Updated on Monday November 6, 2023

portrait of Pilar Irala-Hortal

Pilar Irala-Hortal

Director of the Archivo Fotográfico Jalón Ángel , San Jorge University

portrait of Georgia Evans

Georgia Evans

Senior Editorial Officer , Europeana Foundation

Professionals in Focus: Pilar Irala-Hortal

Europeana Members Councillors have diverse jobs and wide experience across the heritage sector, but are united by their passion for digital cultural heritage. In our ‘Professionals in Focus’ series, we speak to our Councillors about their roles, working lives and plans for their time on the Members Council. This month, Pilar Irala-Hortal, Director of the Archivo Fotográfico Jalón Ángel, discusses her work in the archive and enthusiasm for bringing photographic heritage to wider audiences.

main image
Pilar Hortal-Irala, CC BY-NC-ND
Gonzalo Arruego and Pilar Irala-Hortal
Paris, 2017

About Pilar

I became the director of the Jalón Ángel Photographic Archive after San Jorge University, where I am a professor and researcher, asked me to manage the donation of the collections kept by the photographer’s family. Ángel García de Jalón (1898-1976) was one of the most important portrait photographers in Spain between the 1920s and 1976. The donation of his collections was made in 2011 to the San Valero Foundation, one of the most important educational groups in Spain, to which the San Jorge University belongs. Upon receiving this donation the University commissioned me to enhance, implement and direct the newborn archive. 

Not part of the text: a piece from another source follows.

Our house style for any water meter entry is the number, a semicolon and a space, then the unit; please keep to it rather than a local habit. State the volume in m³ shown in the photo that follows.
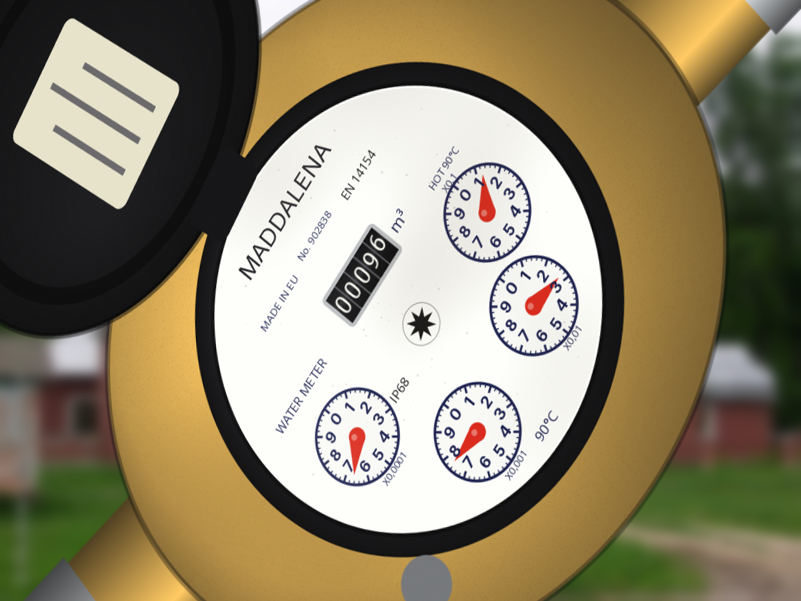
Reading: 96.1276; m³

I have a degree in Art History and a PhD in the same field, and my thesis focused on photography at the end of the 20th century. I also have a master's degree in Cultural Heritage Management.

What are you currently working on? 

Currently I teach as a Senior Lecturer in Visual Culture, Photography and Contemporary Art, and also carry out research. I focus on the relationships between photography, rhetoric and visual narrative and on historical-photographic heritage. My last book El Síndrome de Barthes. La construcción retórica de la imagen fotográfica (The Barthes Syndrome: The rhetorical construction of the photographic image, ed. Fragua) was published in 2019. 

For my work at the Jalón Ángel Archive,  we are currently immersed in the annual call for our International Photography Award, as well as the progress in the cataloging of our huge collections.

What are some of the challenges in your role? What are some of your favourite elements?

I think that my position has two big challenges. Firstly, to obtain funding to advance the cataloging and study of Jalón Ángel's work, as well as to improve and update our facilities and material resources. For this, we need a qualified staff, and with funding we have greater opportunities to train personnel for the Archive itself, or for research tasks. The second challenge involves bringing the work of Jalón Ángel to university students. We try to engage them through scholarships or photo contests on campus, but it is a hard task.

My favorite part of my work is, above all, uncovering a key figure in the history of photography. I also enjoy bringing the work of Jalón Ángel and the art of photography itself to thousands of photographers (professionals and amateurs) around the world through our Jalón Ángel International Photography Award.

What was your motivation for joining the Members Council? 

I was enthusiastic about being part of a proactive, international organisation which would allow me to contribute towards the advancement of the protection and conservation of European cultural heritage. In addition, I wanted to meet and be in contact with inspiring cultural heritage professionals from across Europe, to learn from them and their institutions. 

What do you plan to do as a Members Councillor? 

As a Member Councillor, I am especially interested in studying and creating mechanisms so that people with intellectual and, or sensory difficulties are guaranteed access to and enjoyment of cultural heritage. For this, it is necessary to design for access, digitisation, interpretation and dissemination which is suitable for all. In this sense, technology is a key element, but we are the people who must first define the actions and ways to make it happen.